Much of China's GDP growth of 8% last year (and a government committed to keeping this rate up) was driven by commodity-heavy infrastructure investment. China has a rapidly growing middle class. As many as 25% of Chinese fall into this category now, with a doubling possible within the next decade.
Such a trend is also occurring, although less rapidly, in India, Brazil and elsewhere. "This trend has huge implications for commodities. Wealthier people want a better lifestyle. That means more and better housing - in addition to the structure itself (cement, steel), that means more wiring for electricity (copper), more plumbing (copper, zinc) and more basic appliances (steel, copper and other metals)," he says.
They also want better transport, as shown in China.

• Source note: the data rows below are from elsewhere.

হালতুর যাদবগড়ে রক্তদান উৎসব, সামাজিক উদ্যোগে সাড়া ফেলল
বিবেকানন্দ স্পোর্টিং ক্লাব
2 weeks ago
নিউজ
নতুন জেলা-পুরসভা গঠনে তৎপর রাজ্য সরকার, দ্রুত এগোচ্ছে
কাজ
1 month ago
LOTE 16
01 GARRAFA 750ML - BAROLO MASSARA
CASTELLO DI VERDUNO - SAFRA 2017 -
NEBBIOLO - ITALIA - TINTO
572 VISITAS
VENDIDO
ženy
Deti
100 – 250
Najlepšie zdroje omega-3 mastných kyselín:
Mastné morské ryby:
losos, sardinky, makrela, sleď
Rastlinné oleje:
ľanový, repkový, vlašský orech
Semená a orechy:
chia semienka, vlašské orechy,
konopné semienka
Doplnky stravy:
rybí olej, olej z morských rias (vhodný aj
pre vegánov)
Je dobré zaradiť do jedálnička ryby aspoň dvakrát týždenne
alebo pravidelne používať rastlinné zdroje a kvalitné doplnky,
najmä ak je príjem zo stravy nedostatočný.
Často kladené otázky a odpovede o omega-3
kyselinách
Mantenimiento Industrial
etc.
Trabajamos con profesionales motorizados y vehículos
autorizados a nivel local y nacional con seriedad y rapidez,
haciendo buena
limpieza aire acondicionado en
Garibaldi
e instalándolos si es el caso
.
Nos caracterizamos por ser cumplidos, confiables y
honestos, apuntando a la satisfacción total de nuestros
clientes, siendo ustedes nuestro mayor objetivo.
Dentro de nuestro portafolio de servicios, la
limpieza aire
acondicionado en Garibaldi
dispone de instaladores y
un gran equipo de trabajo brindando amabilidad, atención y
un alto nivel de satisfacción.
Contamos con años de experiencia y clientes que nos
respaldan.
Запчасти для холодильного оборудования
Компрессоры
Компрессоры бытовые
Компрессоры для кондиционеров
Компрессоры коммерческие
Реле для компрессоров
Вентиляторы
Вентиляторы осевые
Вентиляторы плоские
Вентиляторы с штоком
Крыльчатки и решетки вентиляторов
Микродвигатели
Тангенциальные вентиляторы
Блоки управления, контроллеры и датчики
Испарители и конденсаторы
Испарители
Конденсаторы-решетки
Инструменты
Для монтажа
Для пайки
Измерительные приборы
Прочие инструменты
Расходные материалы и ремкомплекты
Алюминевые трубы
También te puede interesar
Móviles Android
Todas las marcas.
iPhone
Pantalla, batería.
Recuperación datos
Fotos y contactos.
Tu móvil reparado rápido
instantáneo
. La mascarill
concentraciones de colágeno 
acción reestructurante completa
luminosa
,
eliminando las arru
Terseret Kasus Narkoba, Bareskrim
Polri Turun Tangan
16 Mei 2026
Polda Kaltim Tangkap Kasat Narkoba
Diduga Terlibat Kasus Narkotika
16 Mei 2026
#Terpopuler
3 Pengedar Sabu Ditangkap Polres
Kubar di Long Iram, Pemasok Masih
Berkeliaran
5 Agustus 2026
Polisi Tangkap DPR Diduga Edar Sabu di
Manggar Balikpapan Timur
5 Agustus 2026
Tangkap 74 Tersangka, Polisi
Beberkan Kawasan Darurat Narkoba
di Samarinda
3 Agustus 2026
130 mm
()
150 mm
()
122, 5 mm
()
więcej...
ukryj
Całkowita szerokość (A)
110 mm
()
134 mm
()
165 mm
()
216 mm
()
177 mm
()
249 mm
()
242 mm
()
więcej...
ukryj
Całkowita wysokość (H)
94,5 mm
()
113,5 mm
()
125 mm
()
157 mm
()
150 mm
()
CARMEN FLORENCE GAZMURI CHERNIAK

Over the past decade, China has gone from being the world's 20th largest oil consumer to second behind the US as a result of its accelerating shift from the bicycle to the car.
Getting around also means more roads, more bridges, more airports all of which add to commodities demand.
While demand is growing, the supply of many key commodities is not keeping pace. Holmes notes it is increasingly difficult and costly to find and develop large new oil fields, and mining projects are often slowed down by environmental opposition and tighter regulatory requirements.
Many promising new commodity sources are in countries with inadequate infrastructure and/or significant political risks. "Commodity supercycles typically last 20 to 25 years - the current supercycle began in 2000, so we are just at the halfway mark. A stress in the markets is that insufficient capital has been invested in resources in recent decades, while at the same time the world's population has doubled and there has been spectacular growth in the middle class. Any supply disruptions quickly lead to price spikes," he suggests.
If prices for commodities rise, one way investors can protect themselves against the impact of that price increase is to invest in those commodities.